Market value is share price times the number of shares, the total dollar price the market puts on a whole company. At $1.8 trillion, SpaceX would be valued near the biggest names on the U.S. market, the kind of company that already sits inside almost every index fund. That is the context: a valuation this size is not a scrappy startup you are getting in early on. It is a giant, priced like a giant, before its first day of trading.

The engine behind the number is Starlink, the satellite internet business, which brought in about $11.4 billion of revenue in 2025 and drives most of the profit. There is also a corporate twist: before the IPO, SpaceX merged with xAI in a deal that valued SpaceX near $1 trillion and xAI near $250 billion. So part of what you would be buying is a bet on two businesses bolted together, valued today at far more than that merger implied a short time ago.

Why a hot IPO rarely helps a small investor

The first-day pop, that exciting jump from the IPO price to where the stock opens, mostly rewards the people who already held shares. Here is who is in line ahead of you:

  • Insiders and early backersbought in years ago at a tiny fraction of today's price. The IPO is their exit, and the pop is their payday.
  • Big institutions get the allocation at the IPO price. Retail buyers usually buy after trading opens, at the higher price the pop already created.
  • The story is priced in. Everything bullish about Starlink and the xAI merger is baked into that $1.8 trillion already. You are paying for the optimism, not getting it for free.

There is also the lockup. Insiders agree not to sell for a set window after the IPO, often 90 to 180 days. When that window expires, a wave of new shares can hit the market and push the price down right as the early excitement fades. That timing works against whoever bought late.

Note

Most people cannot buy pre-IPO shares anyway. Those go to insiders, employees, and large funds. By the time SPCX shows up in your app, the early-stage gains have already happened to someone else.

The calm path owns this company without the drama

A total-market index fund simply holds the big public companies, and once SpaceX lists, a fund like that adds it automatically, sized to how big the company is. You do not place a bet, time the open, or guess where the price settles after the lockup. You already own a sliver of every large company, and a new giant just joins the list. No roadshow drama, no first-day gamble.
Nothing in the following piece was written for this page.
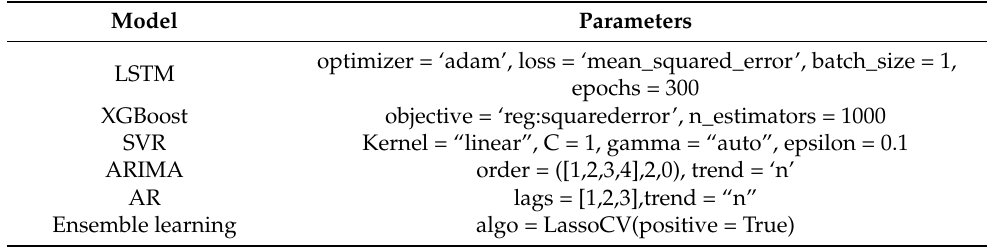
Table A1. The parameters used for the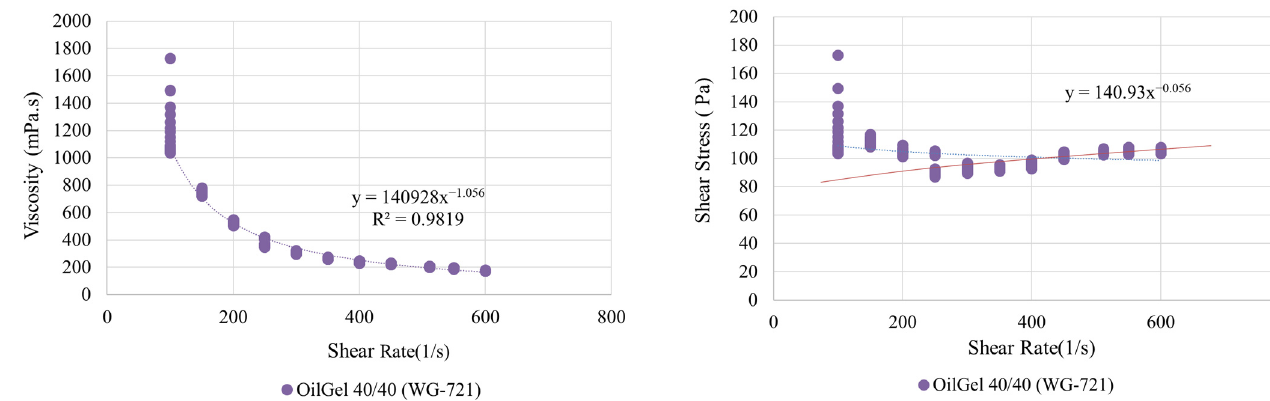
Figure 8. Viscosity as the function of shear rate ( left ) and dependence of shear stress on shear rate ( right ) for the high viscosity oil-based fluid.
That is the quiet advantage. Many analysts as of June 2026 call this IPO overhyped and are warning retail investors directly. The index-fund holder does not have to win that argument. They get whatever SpaceX is worth over the long run, blended into hundreds of other companies, for a fee that rounds to almost nothing.

If you still want to buy it, size it like a bet

A single stock is a bet on one company, so size it like one. A common guardrail is to keep any single individual stock to a small slice of your portfolio, money you could watch fall by half without it changing your plan. The table shows the same $200 decision two ways.

ApproachWhat you ownIf it halves
$200 into SPCX sharesOne companyYou are out $100, full stop
$200 into a total-market fundHundreds of companies, SpaceX includedOne name dropping barely moves you

Both can hold SpaceX. One puts your whole $200 on a single price. The other spreads it so no one company can sink you. If you treat the share purchase as fun money you have already mentally written off, the bet is honest. Trouble starts when a hot IPO becomes the core of a portfolio that should hold the whole market.

The takeaway

Skip the IPO scramble and keep buying a low-cost total-market index fund every paycheck. It already holds the largest companies, and it will hold SpaceX too once SPCX starts trading, without the first-day gamble or the lockup cliff. If you genuinely want a piece of the SpaceX story directly, cap it at a small amount you can lose without flinching, and let the index fund carry the rest.